Before printing, remove every picture; then print the lines below exactly, from the first line through the line containing "CLASS core ;".

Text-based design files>
#####
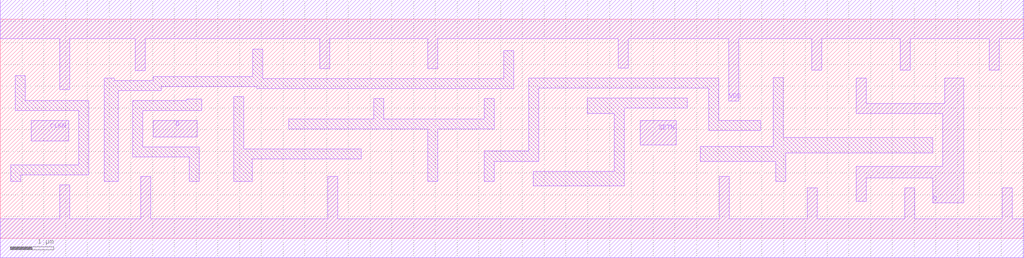
<source format=lef>
# Copyright 2022 GlobalFoundries PDK Authors
#
# Licensed under the Apache License, Version 2.0 (the "License");
# you may not use this file except in compliance with the License.
# You may obtain a copy of the License at
#
#      http://www.apache.org/licenses/LICENSE-2.0
#
# Unless required by applicable law or agreed to in writing, software
# distributed under the License is distributed on an "AS IS" BASIS,
# WITHOUT WARRANTIES OR CONDITIONS OF ANY KIND, either express or implied.
# See the License for the specific language governing permissions and
# limitations under the License.

MACRO gf180mcu_fd_sc_mcu9t5v0__dffnsnq_4
  CLASS core ;
  FOREIGN gf180mcu_fd_sc_mcu9t5v0__dffnsnq_4 0.0 0.0 ;
  ORIGIN 0 0 ;
  SYMMETRY X Y ;
  SITE GF018hv5v_green_sc9 ;
  SIZE 23.52 BY 5.04 ;
  PIN D
    DIRECTION INPUT ;
    ANTENNAGATEAREA 0.854 ;
    PORT
      LAYER METAL1 ;
        POLYGON 3.51 2.33 4.525 2.33 4.525 2.71 3.51 2.71  ;
    END
  END D
  PIN SETN
    DIRECTION INPUT ;
    ANTENNAGATEAREA 1.854 ;
    PORT
      LAYER METAL1 ;
        POLYGON 14.71 2.15 15.53 2.15 15.53 2.71 14.71 2.71  ;
    END
  END SETN
  PIN CLKN
    DIRECTION INPUT ;
    USE clock ;
    ANTENNAGATEAREA 1.164 ;
    PORT
      LAYER METAL1 ;
        POLYGON 0.71 2.24 1.575 2.24 1.575 2.71 0.71 2.71  ;
    END
  END CLKN
  PIN Q
    DIRECTION OUTPUT ;
    ANTENNADIFFAREA 3.276 ;
    PORT
      LAYER METAL1 ;
        POLYGON 19.665 2.875 21.425 2.875 21.655 2.875 21.655 1.655 19.665 1.655 19.665 0.845 19.895 0.845 19.895 1.395 21.43 1.395 21.43 0.815 22.135 0.815 22.135 3.685 21.705 3.685 21.705 3.105 21.425 3.105 19.895 3.105 19.895 3.685 19.665 3.685  ;
    END
  END Q
  PIN VDD
    DIRECTION INOUT ;
    USE power ;
    SHAPE ABUTMENT ;
    PORT
      LAYER METAL1 ;
        POLYGON 0 4.59 1.365 4.59 1.365 3.425 1.595 3.425 1.595 4.59 2.035 4.59 3.105 4.59 3.105 3.86 3.335 3.86 3.335 4.59 7.345 4.59 7.345 3.905 7.575 3.905 7.575 4.59 9.825 4.59 9.825 3.905 10.055 3.905 10.055 4.59 11.795 4.59 14.205 4.59 14.205 3.915 14.435 3.915 14.435 4.59 16.745 4.59 16.745 3.155 16.975 3.155 16.975 4.59 17.47 4.59 18.645 4.59 18.645 3.875 18.875 3.875 18.875 4.59 20.685 4.59 20.685 3.875 20.915 3.875 20.915 4.59 21.425 4.59 22.725 4.59 22.725 3.875 22.955 3.875 22.955 4.59 23.52 4.59 23.52 5.49 21.425 5.49 17.47 5.49 11.795 5.49 2.035 5.49 0 5.49  ;
    END
  END VDD
  PIN VSS
    DIRECTION INOUT ;
    USE ground ;
    SHAPE ABUTMENT ;
    PORT
      LAYER METAL1 ;
        POLYGON 0 -0.45 23.52 -0.45 23.52 0.45 23.255 0.45 23.255 1.165 23.025 1.165 23.025 0.45 21.015 0.45 21.015 1.165 20.785 1.165 20.785 0.45 18.775 0.45 18.775 1.165 18.545 1.165 18.545 0.45 16.755 0.45 16.755 1.425 16.525 1.425 16.525 0.45 7.755 0.45 7.755 1.425 7.525 1.425 7.525 0.45 3.455 0.45 3.455 1.425 3.225 1.425 3.225 0.45 1.595 0.45 1.595 1.225 1.365 1.225 1.365 0.45 0 0.45  ;
    END
  END VSS
  OBS
      LAYER METAL1 ;
        POLYGON 0.345 2.94 1.805 2.94 1.805 1.685 0.245 1.685 0.245 1.315 0.475 1.315 0.475 1.455 2.035 1.455 2.035 3.17 0.575 3.17 0.575 3.75 0.345 3.75  ;
        POLYGON 3.28 2.94 4.63 2.94 4.63 3.205 4.29 3.205 4.29 3.17 3.05 3.17 3.05 1.87 4.345 1.87 4.345 1.315 4.575 1.315 4.575 2.1 3.28 2.1  ;
        POLYGON 5.365 1.315 5.795 1.315 5.795 1.83 8.29 1.83 8.29 2.06 5.595 2.06 5.595 3.26 5.365 3.26  ;
        POLYGON 6.63 2.515 9.825 2.515 9.825 1.315 10.055 1.315 10.055 2.515 11.355 2.515 11.355 3.215 11.125 3.215 11.125 2.745 8.815 2.745 8.815 3.215 8.585 3.215 8.585 2.745 6.63 2.745  ;
        POLYGON 2.385 1.315 2.715 1.315 2.715 3.4 3.705 3.4 3.705 3.49 5.895 3.49 5.895 3.445 11.795 3.445 11.795 4.315 11.565 4.315 11.565 3.675 6.035 3.675 6.035 4.36 5.805 4.36 5.805 3.72 3.52 3.72 3.52 3.63 2.615 3.63 2.615 3.685 2.385 3.685  ;
        POLYGON 13.485 2.875 14.105 2.875 14.105 1.545 12.245 1.545 12.245 1.205 14.335 1.205 14.335 2.995 15.79 2.995 15.79 3.225 13.485 3.225  ;
        POLYGON 11.125 1.315 11.355 1.315 11.355 1.775 12.375 1.775 12.375 3.455 16.285 3.455 16.285 2.48 17.47 2.48 17.47 2.71 16.515 2.71 16.515 3.685 12.145 3.685 12.145 2.005 11.125 2.005  ;
        POLYGON 16.085 1.775 17.825 1.775 17.825 1.315 18.055 1.315 18.055 1.96 21.425 1.96 21.425 2.32 17.995 2.32 17.995 3.695 17.765 3.695 17.765 2.115 16.085 2.115  ;
  END
END gf180mcu_fd_sc_mcu9t5v0__dffnsnq_4

</source>
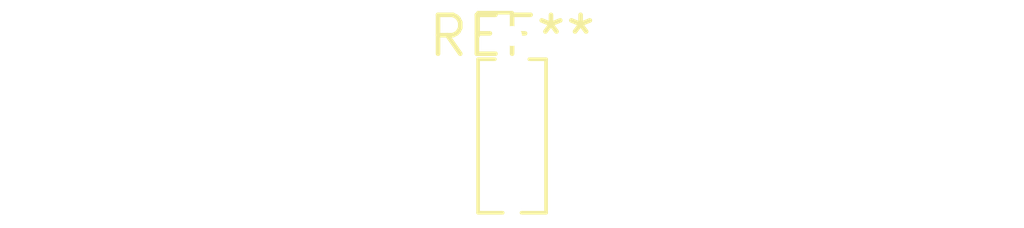
<source format=kicad_pcb>
(kicad_pcb (version 20240108) (generator pcbnew)

  (general
    (thickness 1.6)
  )

  (paper "A4")
  (layers
    (0 "F.Cu" signal)
    (31 "B.Cu" signal)
    (32 "B.Adhes" user "B.Adhesive")
    (33 "F.Adhes" user "F.Adhesive")
    (34 "B.Paste" user)
    (35 "F.Paste" user)
    (36 "B.SilkS" user "B.Silkscreen")
    (37 "F.SilkS" user "F.Silkscreen")
    (38 "B.Mask" user)
    (39 "F.Mask" user)
    (40 "Dwgs.User" user "User.Drawings")
    (41 "Cmts.User" user "User.Comments")
    (42 "Eco1.User" user "User.Eco1")
    (43 "Eco2.User" user "User.Eco2")
    (44 "Edge.Cuts" user)
    (45 "Margin" user)
    (46 "B.CrtYd" user "B.Courtyard")
    (47 "F.CrtYd" user "F.Courtyard")
    (48 "B.Fab" user)
    (49 "F.Fab" user)
    (50 "User.1" user)
    (51 "User.2" user)
    (52 "User.3" user)
    (53 "User.4" user)
    (54 "User.5" user)
    (55 "User.6" user)
    (56 "User.7" user)
    (57 "User.8" user)
    (58 "User.9" user)
  )

  (setup
    (pad_to_mask_clearance 0)
    (pcbplotparams
      (layerselection 0x00010fc_ffffffff)
      (plot_on_all_layers_selection 0x0000000_00000000)
      (disableapertmacros false)
      (usegerberextensions false)
      (usegerberattributes false)
      (usegerberadvancedattributes false)
      (creategerberjobfile false)
      (dashed_line_dash_ratio 12.000000)
      (dashed_line_gap_ratio 3.000000)
      (svgprecision 4)
      (plotframeref false)
      (viasonmask false)
      (mode 1)
      (useauxorigin false)
      (hpglpennumber 1)
      (hpglpenspeed 20)
      (hpglpendiameter 15.000000)
      (dxfpolygonmode false)
      (dxfimperialunits false)
      (dxfusepcbnewfont false)
      (psnegative false)
      (psa4output false)
      (plotreference false)
      (plotvalue false)
      (plotinvisibletext false)
      (sketchpadsonfab false)
      (subtractmaskfromsilk false)
      (outputformat 1)
      (mirror false)
      (drillshape 1)
      (scaleselection 1)
      (outputdirectory "")
    )
  )

  (net 0 "")

  (footprint "PinHeader_1x05_P1.27mm_Vertical" (layer "F.Cu") (at 0 0))

)

</source>
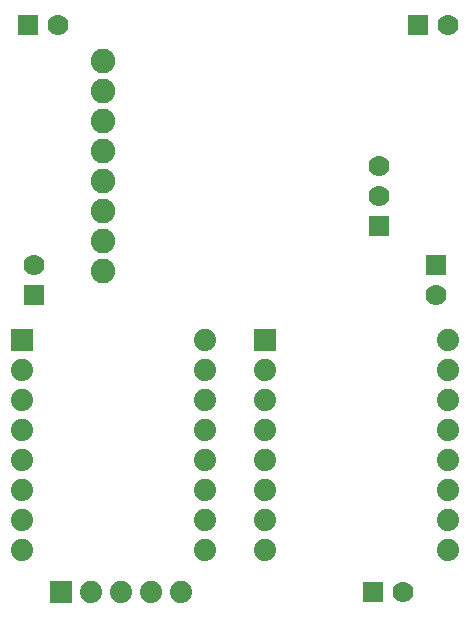
<source format=gbs>
G04 ---------------------------- Layer name :BOTTOM SOLDER LAYER*
G04 EasyEDA v5.6.15, Thu, 02 Aug 2018 18:58:32 GMT*
G04 5b09e127fb854e9390a9dbda6a4debf4*
G04 Gerber Generator version 0.2*
G04 Scale: 100 percent, Rotated: No, Reflected: No *
G04 Dimensions in inches *
G04 leading zeros omitted , absolute positions ,2 integer and 4 decimal *
%FSLAX24Y24*%
%MOIN*%
G90*
G70D02*

%ADD18C,0.082000*%
%ADD29R,0.074000X0.074000*%
%ADD30C,0.074000*%
%ADD31R,0.070000X0.070000*%
%ADD32C,0.070000*%

%LPD*%
G54D29*
G01X2100Y700D03*
G54D30*
G01X3100Y700D03*
G01X4100Y700D03*
G01X5100Y700D03*
G01X6100Y700D03*
G54D29*
G01X800Y9100D03*
G54D30*
G01X6900Y9100D03*
G01X800Y8100D03*
G01X800Y7100D03*
G01X800Y6100D03*
G01X800Y5100D03*
G01X800Y4100D03*
G01X800Y3100D03*
G01X800Y2100D03*
G01X6900Y8100D03*
G01X6900Y7100D03*
G01X6900Y6100D03*
G01X6900Y5100D03*
G01X6900Y4100D03*
G01X6900Y3100D03*
G01X6900Y2100D03*
G54D29*
G01X8900Y9100D03*
G54D30*
G01X15000Y9100D03*
G01X8900Y8100D03*
G01X8900Y7100D03*
G01X8900Y6100D03*
G01X8900Y5100D03*
G01X8900Y4100D03*
G01X8900Y3100D03*
G01X8900Y2100D03*
G01X15000Y8100D03*
G01X15000Y7100D03*
G01X15000Y6100D03*
G01X15000Y5100D03*
G01X15000Y4100D03*
G01X15000Y3100D03*
G01X15000Y2100D03*
G54D31*
G01X1000Y19600D03*
G54D32*
G01X2000Y19600D03*
G54D31*
G01X1200Y10600D03*
G54D32*
G01X1200Y11600D03*
G54D31*
G01X14000Y19600D03*
G54D32*
G01X15000Y19600D03*
G54D31*
G01X14600Y11600D03*
G54D32*
G01X14600Y10600D03*
G54D31*
G01X12500Y700D03*
G54D32*
G01X13500Y700D03*
G54D18*
G01X3500Y18400D03*
G01X3500Y17400D03*
G01X3500Y16400D03*
G01X3500Y15400D03*
G01X3500Y14400D03*
G01X3500Y13400D03*
G01X3500Y12400D03*
G01X3500Y11400D03*
G54D32*
G01X12700Y14900D03*
G01X12700Y13900D03*
G54D31*
G01X12700Y12900D03*
M00*
M02*

</source>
#####
REPLY TO THE EXERCISE>
<source format=lef>
# Copyright 2022 GlobalFoundries PDK Authors
#
# Licensed under the Apache License, Version 2.0 (the "License");
# you may not use this file except in compliance with the License.
# You may obtain a copy of the License at
#
#      http://www.apache.org/licenses/LICENSE-2.0
#
# Unless required by applicable law or agreed to in writing, software
# distributed under the License is distributed on an "AS IS" BASIS,
# WITHOUT WARRANTIES OR CONDITIONS OF ANY KIND, either express or implied.
# See the License for the specific language governing permissions and
# limitations under the License.

MACRO gf180mcu_fd_sc_mcu9t5v0__dffnsnq_4
  CLASS core ;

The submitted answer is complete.